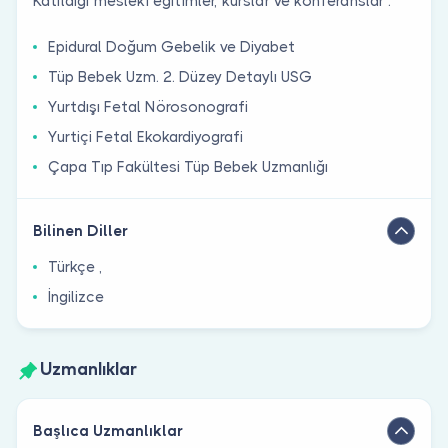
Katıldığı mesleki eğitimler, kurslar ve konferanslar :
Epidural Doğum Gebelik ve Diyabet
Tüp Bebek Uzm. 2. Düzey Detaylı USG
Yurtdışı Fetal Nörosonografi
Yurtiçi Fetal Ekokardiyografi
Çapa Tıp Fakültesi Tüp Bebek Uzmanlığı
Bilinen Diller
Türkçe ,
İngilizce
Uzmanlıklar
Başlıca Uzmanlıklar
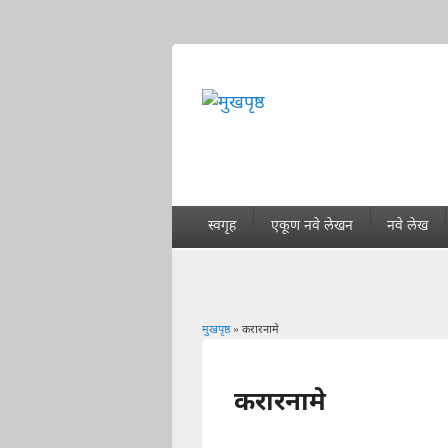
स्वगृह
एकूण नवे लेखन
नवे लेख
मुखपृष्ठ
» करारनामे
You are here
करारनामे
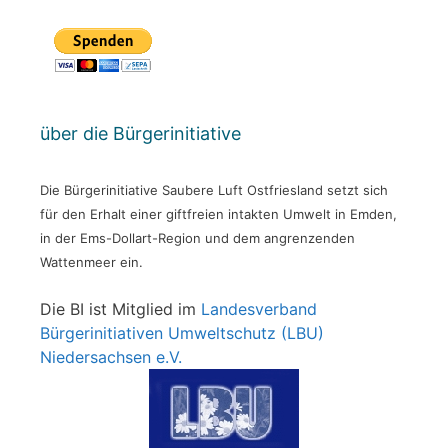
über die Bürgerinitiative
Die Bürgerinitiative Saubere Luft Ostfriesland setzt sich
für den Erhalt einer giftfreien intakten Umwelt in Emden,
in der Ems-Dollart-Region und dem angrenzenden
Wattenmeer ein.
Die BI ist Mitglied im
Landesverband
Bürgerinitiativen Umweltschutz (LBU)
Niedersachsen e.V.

☆ ☆ ☆

[GOAL OF THE EXERCISE]:
Reproduce the records starting with the line that contains "über die Bürgerinitiative" and going on through the end of the records, including both ends.

[FINISHED TASK]:
über die Bürgerinitiative
Die Bürgerinitiative Saubere Luft Ostfriesland setzt sich
für den Erhalt einer giftfreien intakten Umwelt in Emden,
in der Ems-Dollart-Region und dem angrenzenden
Wattenmeer ein.
Die BI ist Mitglied im
Landesverband
Bürgerinitiativen Umweltschutz (LBU)
Niedersachsen e.V.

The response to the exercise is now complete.